The very first thing you should do before performing any statistical test, is to see whether your data is normally distributed. Normality testing in SPSS will reveal more about the dataset and ultimately decide which statistical test you should perform.
How to test for normality in SPSS
The first thing you will need is some data (of course!) in the SPSS file. I have created an example dataset that I will be using for this guide. It is simply a file containing two variables of ages (in years) and the sex of a population. In total there are 40 subjects, half of which are male and the other half female.
Performing the normality test
Now we have a dataset, we can go ahead and perform the normality tests. There are a few ways to determine whether your data is normally distributed, however, for those that are new to normality testing in SPSS, I suggest starting off with the Shapiro-Wilk test, which I will describe how to do in further detail below.
- Firstly, go to ‘Analyze > Descriptive Statistics > Explore …‘.

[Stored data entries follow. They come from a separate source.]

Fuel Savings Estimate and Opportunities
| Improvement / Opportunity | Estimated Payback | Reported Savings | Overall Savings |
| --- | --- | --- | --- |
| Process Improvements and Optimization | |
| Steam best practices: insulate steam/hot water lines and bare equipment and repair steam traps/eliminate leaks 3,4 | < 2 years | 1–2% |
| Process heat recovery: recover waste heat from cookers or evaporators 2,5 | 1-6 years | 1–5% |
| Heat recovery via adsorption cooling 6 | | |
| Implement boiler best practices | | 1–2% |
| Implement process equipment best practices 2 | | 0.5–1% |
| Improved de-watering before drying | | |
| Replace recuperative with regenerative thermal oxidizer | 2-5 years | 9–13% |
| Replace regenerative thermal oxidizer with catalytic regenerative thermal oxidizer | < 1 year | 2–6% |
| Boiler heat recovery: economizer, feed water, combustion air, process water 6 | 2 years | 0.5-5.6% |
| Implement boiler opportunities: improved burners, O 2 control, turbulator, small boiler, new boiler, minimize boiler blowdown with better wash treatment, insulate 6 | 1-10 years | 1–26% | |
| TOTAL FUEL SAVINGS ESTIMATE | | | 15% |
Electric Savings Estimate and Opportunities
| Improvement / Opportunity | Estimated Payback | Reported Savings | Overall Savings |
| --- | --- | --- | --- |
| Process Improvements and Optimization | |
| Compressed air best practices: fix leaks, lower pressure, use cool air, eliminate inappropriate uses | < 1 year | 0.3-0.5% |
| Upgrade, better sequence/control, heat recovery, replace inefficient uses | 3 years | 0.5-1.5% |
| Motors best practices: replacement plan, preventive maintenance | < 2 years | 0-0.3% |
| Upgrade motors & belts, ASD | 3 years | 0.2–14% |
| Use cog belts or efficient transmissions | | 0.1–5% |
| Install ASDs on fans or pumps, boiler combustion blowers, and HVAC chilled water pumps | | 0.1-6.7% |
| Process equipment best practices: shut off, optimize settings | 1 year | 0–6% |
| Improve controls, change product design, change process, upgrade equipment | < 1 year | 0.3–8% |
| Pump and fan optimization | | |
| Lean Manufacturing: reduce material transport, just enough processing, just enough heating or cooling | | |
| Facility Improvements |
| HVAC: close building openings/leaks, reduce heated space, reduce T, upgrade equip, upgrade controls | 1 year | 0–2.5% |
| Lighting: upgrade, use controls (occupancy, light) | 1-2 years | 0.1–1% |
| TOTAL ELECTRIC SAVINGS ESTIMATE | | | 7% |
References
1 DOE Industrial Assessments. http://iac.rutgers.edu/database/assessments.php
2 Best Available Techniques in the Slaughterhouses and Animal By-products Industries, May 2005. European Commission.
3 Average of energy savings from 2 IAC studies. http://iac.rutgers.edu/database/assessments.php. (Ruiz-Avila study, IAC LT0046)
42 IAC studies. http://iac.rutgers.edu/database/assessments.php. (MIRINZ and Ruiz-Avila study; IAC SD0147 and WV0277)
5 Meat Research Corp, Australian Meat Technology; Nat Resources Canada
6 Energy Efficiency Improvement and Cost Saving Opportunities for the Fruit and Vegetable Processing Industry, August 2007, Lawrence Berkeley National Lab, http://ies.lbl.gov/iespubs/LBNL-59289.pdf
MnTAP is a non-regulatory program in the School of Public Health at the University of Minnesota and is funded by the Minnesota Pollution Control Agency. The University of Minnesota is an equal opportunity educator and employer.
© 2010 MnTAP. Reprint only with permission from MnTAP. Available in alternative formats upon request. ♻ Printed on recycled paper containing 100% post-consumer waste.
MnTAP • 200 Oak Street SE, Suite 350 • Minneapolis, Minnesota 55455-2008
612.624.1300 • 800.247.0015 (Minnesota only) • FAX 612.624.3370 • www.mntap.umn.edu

2. A new window called ‘Explore‘ should now be open. Let’s firstly determine if the data (ages of subjects) for the whole dataset is normally distributed. To do this, I will move the ‘Age‘ variable over to the ‘Dependent List‘ box. Place whatever variable you want to test into this box.
3. To select the normality tests, next click on the ‘Plots…‘ button. This will open up another window with a variety of options. Tick the ‘Normality plots with tests‘ option, since this will enable the normality tests. Also, I find it useful to view the histograms of the data too, so tick the ‘Histogram‘ option under the ‘Descriptive‘ heading.
4. Click the ‘Continue‘ button on the ‘Plots‘ window and then the ‘OK‘ button on the ‘Explore‘ window to perform the tests.
If you now go to the SPSS Output window, you will see a plethora of information. The first box (‘Case Processing Summary‘) will inform you about how many samples were included in the investigations. The box below this (‘Descriptives‘) is useful to look at to understand more about your dataset. Here you will find information such as the mean, 95% confidence intervals and standard deviation. However, for the purpose of normality testing, the results we are interested are presented in the third box called ‘Tests of Normality‘.
For the tests of normality, SPSS performs two different tests: the Kolmogorov-Smirnov and the Shapiro-Wilk tests. The main reason you would choose to look at one test over the other is based on the number of samples in the analysis. Generally speaking, the Shapiro-Wilk test is useful when there are small to medium sample datasets (up to 2000 samples), whereas the Kolmogorov-Smirnov test is preferred when there are larger sample sizes.
By concentrating on the ‘Shapiro-Wilk‘ test in the above example, there are three figures quoted.
- Statistic: This is the W statistic.
- df: The degrees of freedom in the analysis.
- Sig.: The P value.
To determine if the data is normally distributed by looking at the Shapiro-Wilk results, we just need to look at the ‘Sig.‘ column. If P<0.05, then this would indicate a significant result, i.e. the data is not normally distributed. Alternatively, if P>0.05 in the Shapiro-Wilk test, this would suggest that the data is normally distributed. People often get mixed up between these results.
In the above example, we can see that there is a ‘Sig.‘ value of 0.262 for the Shapiro-Wilk test. Therefore, these results indicate that the age of the subjects in this dataset is normally distributed.
Separating the results by a group
Additionally, there is an option to test for normality separately for individual groups. As in the example above, we could further investigate if the data for males and females is normally distributed.
To do this, repeat steps 1 and 2 above, however this time also place the group you want the results to be split by into the ‘Factor List‘ box. Here is what our example would look like.
By running this, you will see that the results in the Output window are stratified by the group specified. So there are separate results for the tests of normality between sexes.
In this example, by looking at the ‘Shapiro-Wilk‘ results again, we can see that P>0.05 for both males and females ages. Therefore, both sets of data are normally distributed.
IBM SPSS version used: 23
Your example P > 0.05 (the both males and females. If these example Females P >0.05 (0.062) and Males P<0.05 (0.0032). What mean is data?
Thanks for your comment.
In that case, these results suggest the male population has non-normally distributed data. I would also suggest performing histograms or box plots to confirm this. Thus, it may be best to transform your data if you still want to use parametric tests (e.g. t-tests) or simply use non-parametric options.
I hope that makes sense.
I don’t know , it is normal or non normal because we compare age between Females and Males but there are 2 P (sig) (Females p = 0.062 , Males P = 0.0032). Is age between Females and Males normal or non normal?
Usually, age is normally distributed. But this obviously depends on your experiment.
According to those normality tests, it suggests that the males age is not normally distributed.